Word Cloud: Negative Sentences Corpus Conservative¶

In [49]:
%matplotlib inline

wc = WordCloud(width=800, height=400, background_color="white", min_word_length=3).generate(neg_sentences_A.lower())
plt.figure(figsize=(40,80))
plt.imshow(wc, interpolation='bilinear')
plt.axis("off")
Out[49]:
(-0.5, 799.5, 399.5, -0.5)

Word Cloud: Negative Sentences Corpus Liberal¶

In [50]:
%matplotlib inline

wc = WordCloud(width=800, height=400, background_color="white", min_word_length=3).generate(neg_sentences_B.lower())
plt.figure(figsize=(40,80))
plt.imshow(wc, interpolation='bilinear')
plt.axis("off")
Out[50]:
(-0.5, 799.5, 399.5, -0.5)

Based on the two word clouds, it becomes clear that the negative sentences in both corpora refer to different topics. The Corpus Conservative deals primarily with topics related to (domestic) political debates, including Joe Biden’s “Green Deal” as well as other primarily political-economic topics such as “energy”, “inflation” or “crisis”.

The negative sentences in the Corpus Liberal, on the other hand, focus on the effects of the climate crisis, including the increasing heat (“heat,” “record,” “wave”) and its dangers (“extinct,” “destructive,” “alerts,” “dangerous”), but also political aspects play a certain role (“Biden”).

Conclusion¶

From a content-related perspective, it can be stated that the three-part analysis (NER, BoW, sentiment) revealed that the articles in the Corpus Conservative primarily discuss U.S. domestic political aspects of climate change, which are particularly related to the effects of climate policy (inflation, energy security, etc.). Since these topics are also frequently mentioned in the negative headlines, with a high frequency of words such as “Democrats” and “Joe Biden”, they show the negative view on climate-related politics in conservative U.S. media.

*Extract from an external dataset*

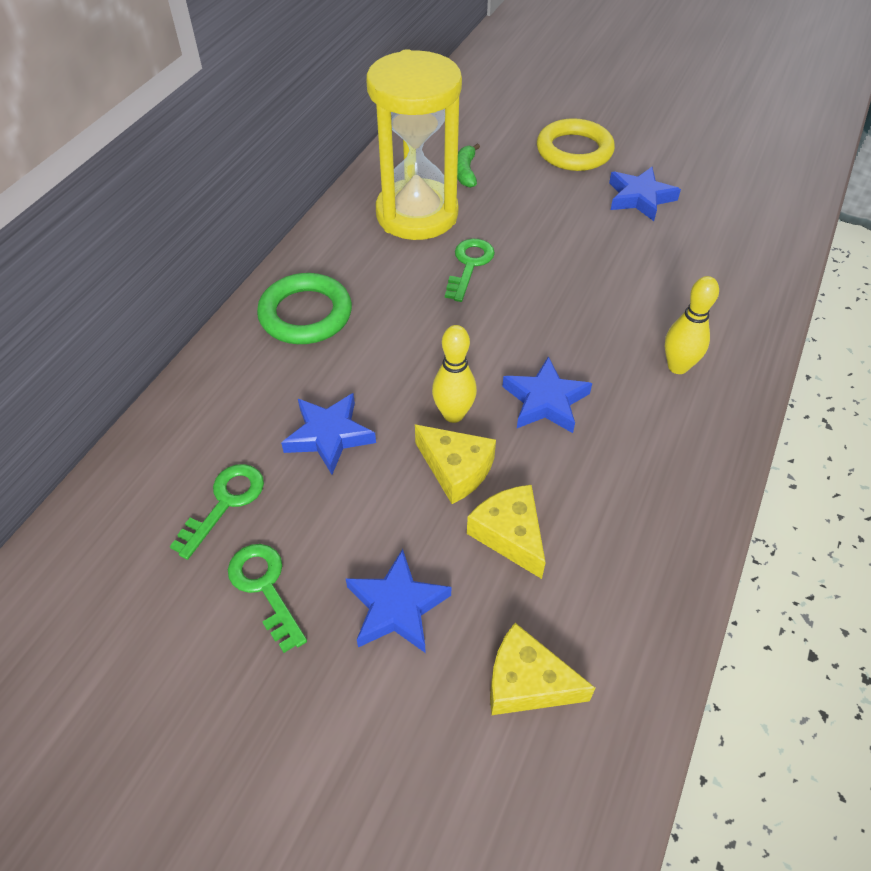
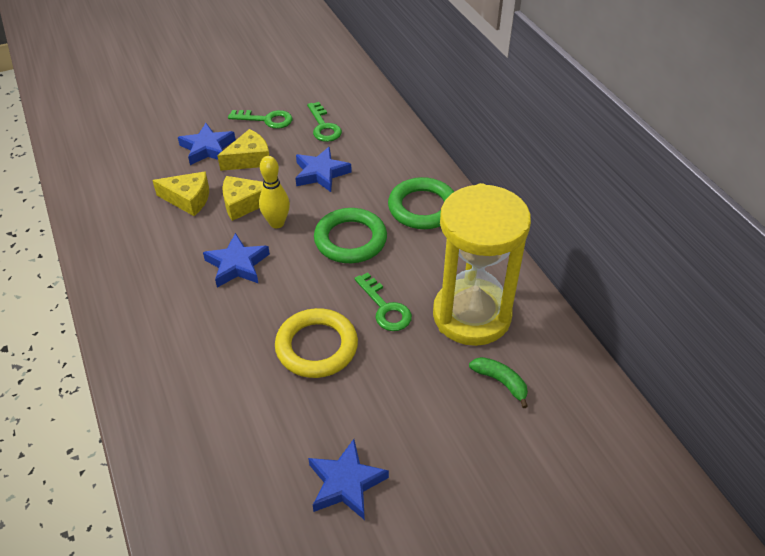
camera: 130 degrees right, 5 degrees down
(412, 339) = (350, 240): none -> green ring
(527, 682) = (129, 164): yellow cheese -> yellow cheese (249, 159)
(574, 151) = (461, 492): yellow ring -> yellow ring (316, 347)
(677, 366) = (178, 346): yellow bowling pin -> none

Even though these topics are definitely also taken up by the articles in Corpus Liberal, concrete (negative) effects of the climate crisis are clearly more present in Corpus Liberal, both in and outside the U.S.

In a next step, these hypotheses should be tested by conducting a qualitative analysis of individual examples in the form of a so-called mixed-methods approach. One first step could be to display a selection of negative titles from both corpora and compare them with each other.

Qualitative Analysis¶

In [51]:
import random
In [52]:
# Corpus Conservative
random.shuffle(neg_sentences_A_list)
neg_sentences_A_list[:5]
Out[52]:
["Dems 'hate' democratic process judging by reaction to Supreme Court EPA ruling: Sen. Lee",
 "Biden announces executive actions on 'climate crisis,' focuses on extreme heat and boosting offshore wind",
 'Poll: 78% Believe Nation on Wrong Track, Up 27 Points Under Biden',
 "There are consequences to having 'woke nonsense' in our military: Retired Army colonel",
 "Prince Harry Ripped for Trashing United States in U.N. Speech: 'Useful Idiot,' 'Go Home, Little Boy'"]
In [53]:
# Corpus Liberal
random.shuffle(neg_sentences_B_list)
neg_sentences_B_list[:5]
Out[53]:
['Hurricane and typhoon numbers are decreasing, study finds, even as they become more destructive',
 'The U.S. plan to avoid extreme climate change is running out of time',
 "Joe Manchin, who just torpedoed Democrats' climate agenda, has long ties to coal industry",
 'Nepal may move Everest Base Camp',
 'Derecho turns sky green, sweeps through 5 states with 90 mph winds']

In sum, I hope to have shown how easy it is to conduct data-driven research with Python. Even though we did not apply any advanced methods (such as clustering algorithms, collocation analysis, etc.), the analysis of a rather small data basis of article headlines gathered via the free tier of the News API already resulted in interesting insights and working hypotheses for a basic research on the debates around “climate change” in U.S. media. Thus, data science with Python does not necessarily demand a PhD in computer science, a large dataset or a sophisticated research question. Sometimes, it can be as interesting and satisfying to examine small bits of data related to everyday topics without having to dedicate the next six months of your life to this task.